“It’s really easy for EDM artists to become super complacent,” said Justin Taylor Phillips, 25, known by his fans as Crywolf.
Complacency wasn’t an option for Justin. While all of his producer friends were swimming in success after a quick come-up thanks to a switchover from dubstep to trap, Justin was struggling to make rent, barely affording to eat. He was hungry, but just not hungry enough to drop dubstep and chase a trendier sound.
Before Justin launched his solo career, he played with his childhood best friend, John Luke Lewis. They had grown a healthy following in their hometown of Raleigh, North Carolina, and after their first #1 on Hype Machine, agents were lining up. They came to the venue one night, paperwork in-hand, but the on-the-brink-of-a-breakthrough moment just faded away. Justin and John proceeded to play “a terrible show.”
“I was so mad… we just didn’t have our shit together at the time… we had all of these missed opportunities.”
Music production never came easy to Justin. It wasn’t something he was naturally gifted at. Justin actually had a lot of success early on with videography and had been offered scholarships to several film schools.
“I never had that with music. It was always a lot of work for a little success.
While his buddies were touring all over, getting paid and enjoying the good life in that first wave of trap producers to hit it big, Justin was in the studio, broke, frustrated and feeling like a complete failure.
“You have to sort of have that desperation.
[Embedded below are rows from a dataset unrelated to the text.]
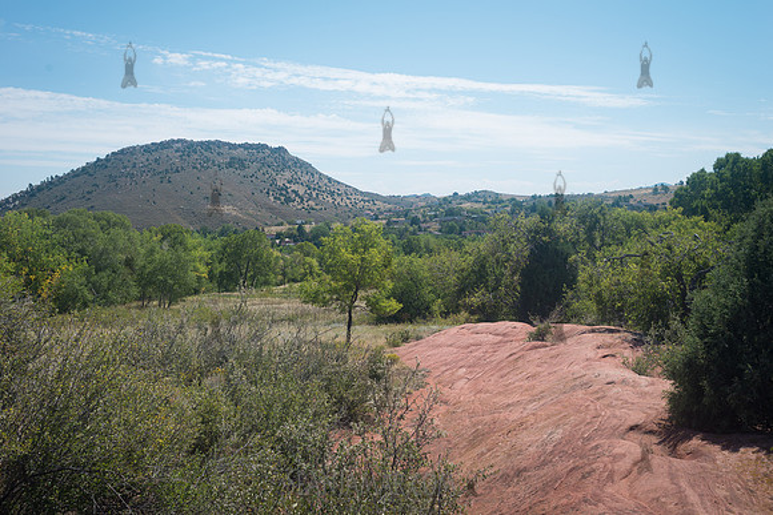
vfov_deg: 37.9
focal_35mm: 35
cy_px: 258
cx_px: 386
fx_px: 752
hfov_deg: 54.4
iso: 80
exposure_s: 1/100
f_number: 8
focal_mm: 35
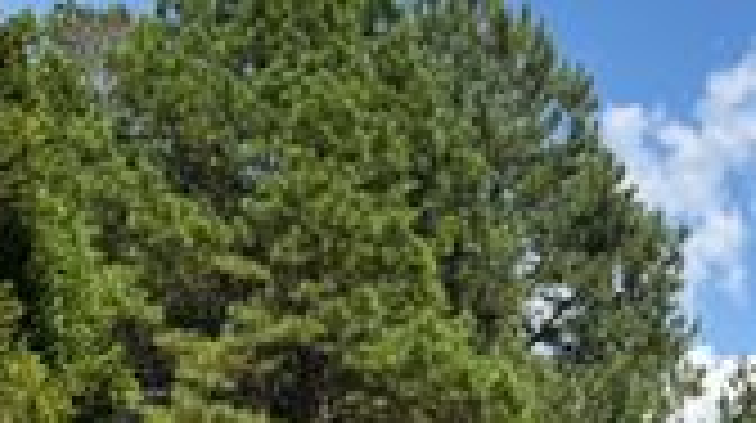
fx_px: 1562
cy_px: 623
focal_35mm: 78
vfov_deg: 14.4
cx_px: 801
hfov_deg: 25.5
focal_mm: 6.76
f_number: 1.78
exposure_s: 1/3413
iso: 80
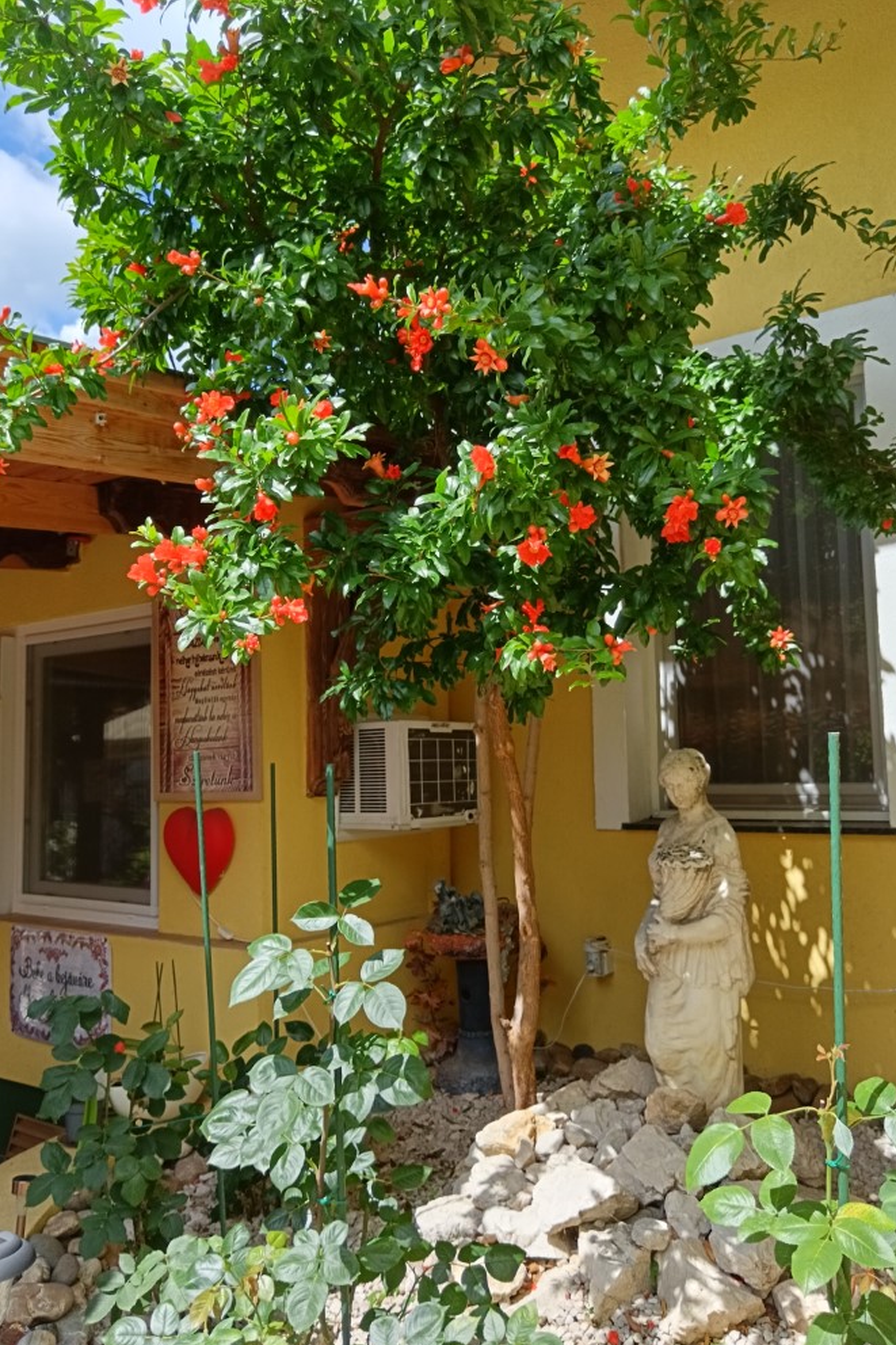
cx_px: 466
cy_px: 670
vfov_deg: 63.7
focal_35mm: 29
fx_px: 1083
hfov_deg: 44.9
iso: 100
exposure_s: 1/327
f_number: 1.9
I feel like when you’re in that position, you are more likely to go all or nothing.”
If he had began touring at the time, Justin said, he would have become just as complacent as his trend-hopping friends who eventually stopped releasing tracks and began to fall off just as quickly as they came up.
“I never would have had to really dig down and really find my sound… that never would have happened if I had that feeling of success.”
Dubstep was fun to play out. And by this time, Justin had put the work in. He had reached a level of production where he could hang with the best of them and his music was hitting just as hard. But the more he reflected on where he was and what he was doing, the more dissatisfied he felt.
As he looked around, he saw producers “making the same drop [they] were making three years ago and [they] just realized it worked so [they] just make it over and over again.”
He was disheartened by the default producers pervading the EDM scene and their shallow music with its go-to formulas.
“[It’s] the same thing that everyone thinks, but producers don't say it - well, unless they are butthurt producers - but producers who are successful don't say it because some of these people are your peers. But everyone knows that a lot of the biggest electronic music sucks.”
Justin doesn’t claim to be a rebel minority fighting the matrix.
“I think the majority of musical producers think that, but you can’t really say that because people get so mad at you.”
I couldn’t help but agree with Justin, that there are a great number of producers who seem to be emulating more than innovating.
Dedicated dance music fans know this, and it seems that more and more fans in general are becoming numb to the cheap tricks and are instead gravitating towards more unique ideas and sounds.
Even with dubstep and trap right now, Justin says, the drops that are getting the most attention are the really strange ones.
“If you’re making art for yourself and you’re still making that really standard stuff, then I would ask like how well do you know yourself, how in touch are you with your wants and desires if the ultimate music for yourself is just a Skrillex knock-off…?”
“I love that because it encourages people to make stuff that’s different.”
Being different involves taking risks and fearlessly stepping into the unknown. Creativity isn’t something you just have. In some sense, it’s like any other skill where you have to practice it, Justin said, but then again, it’s not something you can really track like athletic abilities.